• WHAT TO PRODUCE: Scan the entries line by line and return those with "Left".

[RECORDED INFORMATION — start]

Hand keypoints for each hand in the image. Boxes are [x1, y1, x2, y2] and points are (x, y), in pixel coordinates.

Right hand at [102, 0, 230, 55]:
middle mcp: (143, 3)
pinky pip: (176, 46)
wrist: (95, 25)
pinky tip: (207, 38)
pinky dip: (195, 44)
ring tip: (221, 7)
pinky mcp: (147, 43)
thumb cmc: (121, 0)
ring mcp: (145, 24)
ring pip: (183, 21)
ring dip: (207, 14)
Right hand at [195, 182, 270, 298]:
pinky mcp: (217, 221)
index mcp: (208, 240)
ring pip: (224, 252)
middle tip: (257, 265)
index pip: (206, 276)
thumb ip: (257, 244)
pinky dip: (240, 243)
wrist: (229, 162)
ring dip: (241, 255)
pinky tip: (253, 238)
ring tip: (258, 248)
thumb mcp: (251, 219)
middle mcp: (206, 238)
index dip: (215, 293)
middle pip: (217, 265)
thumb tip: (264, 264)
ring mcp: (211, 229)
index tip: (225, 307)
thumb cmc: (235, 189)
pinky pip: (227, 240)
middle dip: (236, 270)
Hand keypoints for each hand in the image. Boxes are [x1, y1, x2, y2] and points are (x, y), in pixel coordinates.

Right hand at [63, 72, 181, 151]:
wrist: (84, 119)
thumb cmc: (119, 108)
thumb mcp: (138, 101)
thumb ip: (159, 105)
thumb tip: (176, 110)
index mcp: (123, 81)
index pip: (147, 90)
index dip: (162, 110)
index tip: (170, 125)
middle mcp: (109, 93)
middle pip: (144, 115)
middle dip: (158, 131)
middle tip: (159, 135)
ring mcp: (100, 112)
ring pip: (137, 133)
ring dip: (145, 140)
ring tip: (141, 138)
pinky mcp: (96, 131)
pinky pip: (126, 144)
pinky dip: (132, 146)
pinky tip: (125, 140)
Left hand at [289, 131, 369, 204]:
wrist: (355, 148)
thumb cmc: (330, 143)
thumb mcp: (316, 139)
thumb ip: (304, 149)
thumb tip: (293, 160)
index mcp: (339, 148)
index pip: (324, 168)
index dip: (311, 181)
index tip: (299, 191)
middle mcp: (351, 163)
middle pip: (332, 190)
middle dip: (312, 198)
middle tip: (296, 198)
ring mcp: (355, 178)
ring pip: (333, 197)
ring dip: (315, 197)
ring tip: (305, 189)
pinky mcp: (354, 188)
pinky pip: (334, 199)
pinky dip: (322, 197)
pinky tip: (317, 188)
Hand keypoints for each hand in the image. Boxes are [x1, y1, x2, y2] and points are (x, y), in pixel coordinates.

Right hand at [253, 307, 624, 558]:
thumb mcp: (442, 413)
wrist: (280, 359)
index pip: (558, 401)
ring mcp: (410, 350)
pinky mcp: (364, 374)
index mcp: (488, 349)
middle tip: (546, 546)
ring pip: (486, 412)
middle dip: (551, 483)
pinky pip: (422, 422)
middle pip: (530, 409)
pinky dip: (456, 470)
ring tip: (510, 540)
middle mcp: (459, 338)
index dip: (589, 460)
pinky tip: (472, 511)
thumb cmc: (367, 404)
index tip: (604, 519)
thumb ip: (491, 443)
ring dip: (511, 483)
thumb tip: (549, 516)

[RECORDED INFORMATION — finish]
[RECORDED INFORMATION — start]

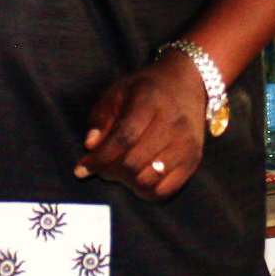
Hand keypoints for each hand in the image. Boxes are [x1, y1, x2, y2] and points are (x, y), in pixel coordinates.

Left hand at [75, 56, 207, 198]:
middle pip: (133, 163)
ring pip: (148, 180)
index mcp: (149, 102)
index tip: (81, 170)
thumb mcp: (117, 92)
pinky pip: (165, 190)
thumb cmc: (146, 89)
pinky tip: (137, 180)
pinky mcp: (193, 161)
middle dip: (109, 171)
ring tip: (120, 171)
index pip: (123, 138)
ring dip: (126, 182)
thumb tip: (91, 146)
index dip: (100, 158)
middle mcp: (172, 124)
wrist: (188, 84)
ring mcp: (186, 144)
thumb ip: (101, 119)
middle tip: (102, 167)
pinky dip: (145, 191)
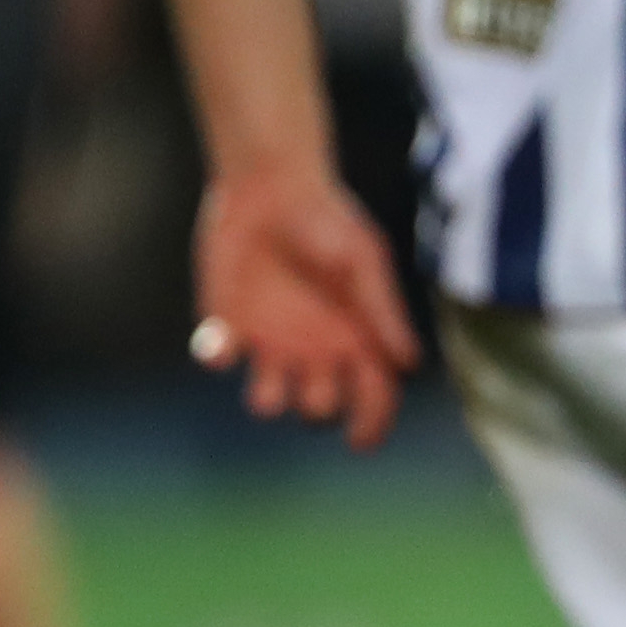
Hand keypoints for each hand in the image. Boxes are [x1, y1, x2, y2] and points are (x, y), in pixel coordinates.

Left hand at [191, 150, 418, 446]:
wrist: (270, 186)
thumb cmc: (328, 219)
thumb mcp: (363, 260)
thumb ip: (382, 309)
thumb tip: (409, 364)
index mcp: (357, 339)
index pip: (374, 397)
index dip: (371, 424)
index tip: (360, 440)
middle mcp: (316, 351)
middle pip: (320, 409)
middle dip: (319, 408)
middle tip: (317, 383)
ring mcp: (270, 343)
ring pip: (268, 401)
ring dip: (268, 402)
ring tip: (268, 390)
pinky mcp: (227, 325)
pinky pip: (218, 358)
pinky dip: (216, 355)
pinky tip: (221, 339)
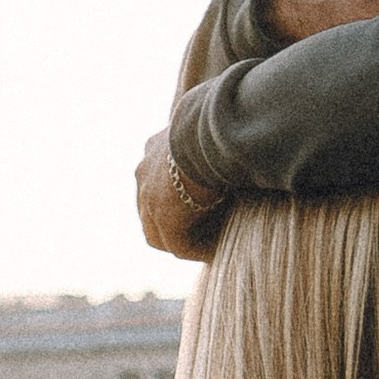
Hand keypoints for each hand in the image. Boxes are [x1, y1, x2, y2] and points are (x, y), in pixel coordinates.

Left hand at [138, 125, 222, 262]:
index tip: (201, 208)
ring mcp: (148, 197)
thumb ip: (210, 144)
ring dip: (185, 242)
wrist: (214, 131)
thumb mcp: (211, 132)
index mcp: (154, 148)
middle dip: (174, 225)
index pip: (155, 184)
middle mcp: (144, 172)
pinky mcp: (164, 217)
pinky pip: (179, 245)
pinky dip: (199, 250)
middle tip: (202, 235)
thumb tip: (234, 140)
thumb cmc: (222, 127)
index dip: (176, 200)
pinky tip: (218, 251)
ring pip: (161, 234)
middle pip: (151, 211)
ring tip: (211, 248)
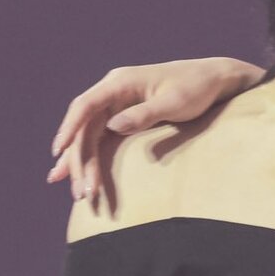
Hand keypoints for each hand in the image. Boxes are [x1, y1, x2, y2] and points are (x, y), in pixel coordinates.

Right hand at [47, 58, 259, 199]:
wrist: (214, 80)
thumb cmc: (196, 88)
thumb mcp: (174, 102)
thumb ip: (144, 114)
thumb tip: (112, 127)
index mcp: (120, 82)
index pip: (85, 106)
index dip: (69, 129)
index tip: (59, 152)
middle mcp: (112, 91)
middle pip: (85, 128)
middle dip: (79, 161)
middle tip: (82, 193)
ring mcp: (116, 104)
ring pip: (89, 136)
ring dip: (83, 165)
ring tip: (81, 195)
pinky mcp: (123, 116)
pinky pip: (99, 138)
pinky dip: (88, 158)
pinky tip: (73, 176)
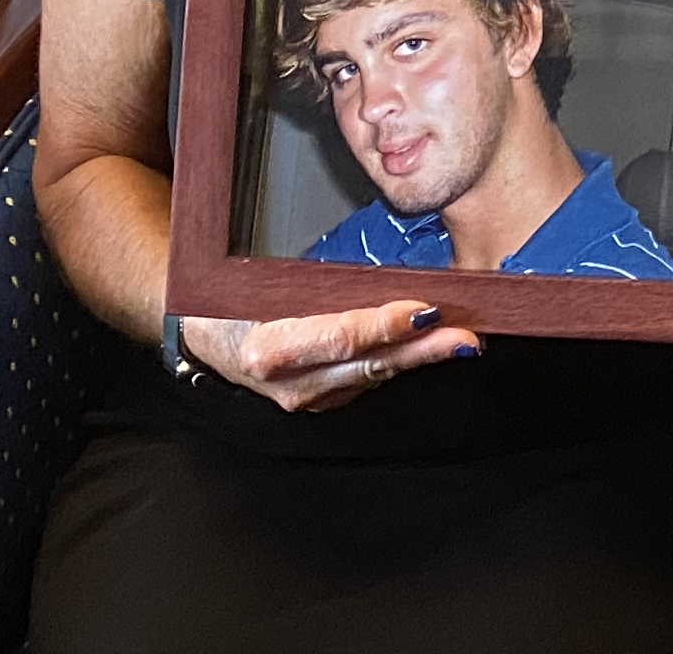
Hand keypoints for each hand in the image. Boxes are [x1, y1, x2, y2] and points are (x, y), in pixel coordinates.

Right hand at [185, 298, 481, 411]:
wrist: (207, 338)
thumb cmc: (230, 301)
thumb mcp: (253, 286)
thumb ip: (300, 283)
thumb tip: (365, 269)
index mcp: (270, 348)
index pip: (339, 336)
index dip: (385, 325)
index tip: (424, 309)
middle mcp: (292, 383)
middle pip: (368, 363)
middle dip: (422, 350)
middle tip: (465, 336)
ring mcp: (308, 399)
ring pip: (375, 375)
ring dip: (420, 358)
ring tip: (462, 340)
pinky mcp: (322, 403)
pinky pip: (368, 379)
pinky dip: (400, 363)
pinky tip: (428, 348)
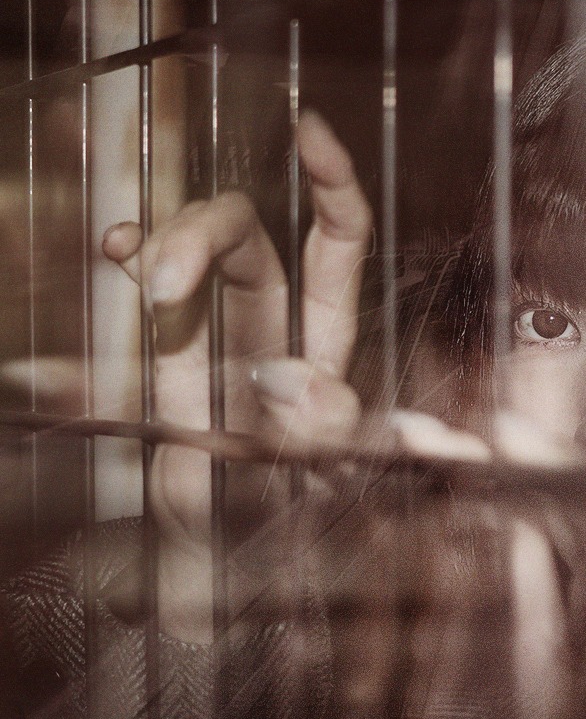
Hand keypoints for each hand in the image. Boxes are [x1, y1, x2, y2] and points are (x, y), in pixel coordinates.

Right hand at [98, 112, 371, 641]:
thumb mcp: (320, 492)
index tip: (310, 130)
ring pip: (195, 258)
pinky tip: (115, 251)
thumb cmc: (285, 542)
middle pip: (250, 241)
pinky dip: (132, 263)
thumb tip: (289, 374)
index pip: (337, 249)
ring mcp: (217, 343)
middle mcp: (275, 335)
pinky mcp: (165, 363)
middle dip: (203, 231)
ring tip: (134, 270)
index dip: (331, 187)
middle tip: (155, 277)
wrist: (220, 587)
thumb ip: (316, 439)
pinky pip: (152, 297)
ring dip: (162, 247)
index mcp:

[RECORDED INFORMATION — finish]

• PROBLEM SOLUTION:
Left hand at [289, 131, 369, 204]:
Left hand at [75, 56, 207, 198]:
Left hand at [191, 150, 418, 446]:
Left hand at [138, 125, 222, 262]:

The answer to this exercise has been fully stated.